This time the problem was detected because the entire animal
feed industry was on alert as result of pet food recalls that started
on March 16, 2007.
If the contaminant had not sickened thousands of pets, whose
vigilant caretakers alerted veterinarians and food manufacturers,
factory farmers of fish, chickens, and pigs might not have been
aware of anything wrong, because those animals are typically
slaughtered before health effects that are passed through food chains
can become apparent.
Melamine was reportedly found only in a Skretting starter
feed prepared for juvenile salmon and trout. As the fish grow, they
are switched to a different feed formula.

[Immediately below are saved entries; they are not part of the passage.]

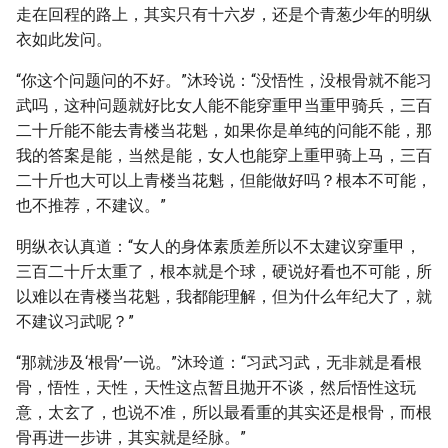
走在回程的路上，其实只有十六岁，还是个青葱少年的明纵
衣如此发问。
“你这个问题问的不好。”沐玲说：“没悟性，没根骨就不能习
武吗，这种问题就好比女人能不能穿重甲当重甲骑兵，三百
二十斤能不能去青楼当花魁，如果你是单纯的问能不能，那
我的答案是能，当然是能，女人也能穿上重甲骑上马，三百
二十斤也大可以上青楼当花魁，但能做好吗？根本不可能，
也不推荐，不建议。”
明纵衣认真道：“女人的身体素质差所以不太建议穿重甲，
三百二十斤太重了，根本就是个球，硬说好看也不可能，所
以难以在青楼当花魁，我都能理解，但为什么年纪大了，就
不建议习武呢？”
“那就涉及‘根骨’一说。”沐玲道：“习武习武，无非就是看根
骨，悟性，天性，天性这点暂且抛开不谈，然后悟性这玩
意，太玄了，也说不准，所以最看重的其实还是根骨，而根
骨再进一步讲，其实就是经脉。”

In addition, the tainted material from which the feed as
made was apparently used only at the Vancouver plant, not throughout
the Skretting chain.
The melamine pet food contamination saga spread to Canada on
April 10, when pet food suspected of making animals ill was traced
to the Menu Foods packaging plant in Streetsville, Ontario, almost
a month after recalls of food packed in two U.S. plants started.
The Agriculture and Food Laboratory at the University of
Guelph in Ontario achieved a breakthrough in investigating the issue
about a week later, finding that
cyanuric acid, found in urine samples from poisoned animals,
interacts with melamine to form crystals that appear to block kidney
function.
Only about 1% of the melamine-contaminated wheat and rice
gluten that is believed to have been sold to animal food
manufacturers is known to have gone to Canada.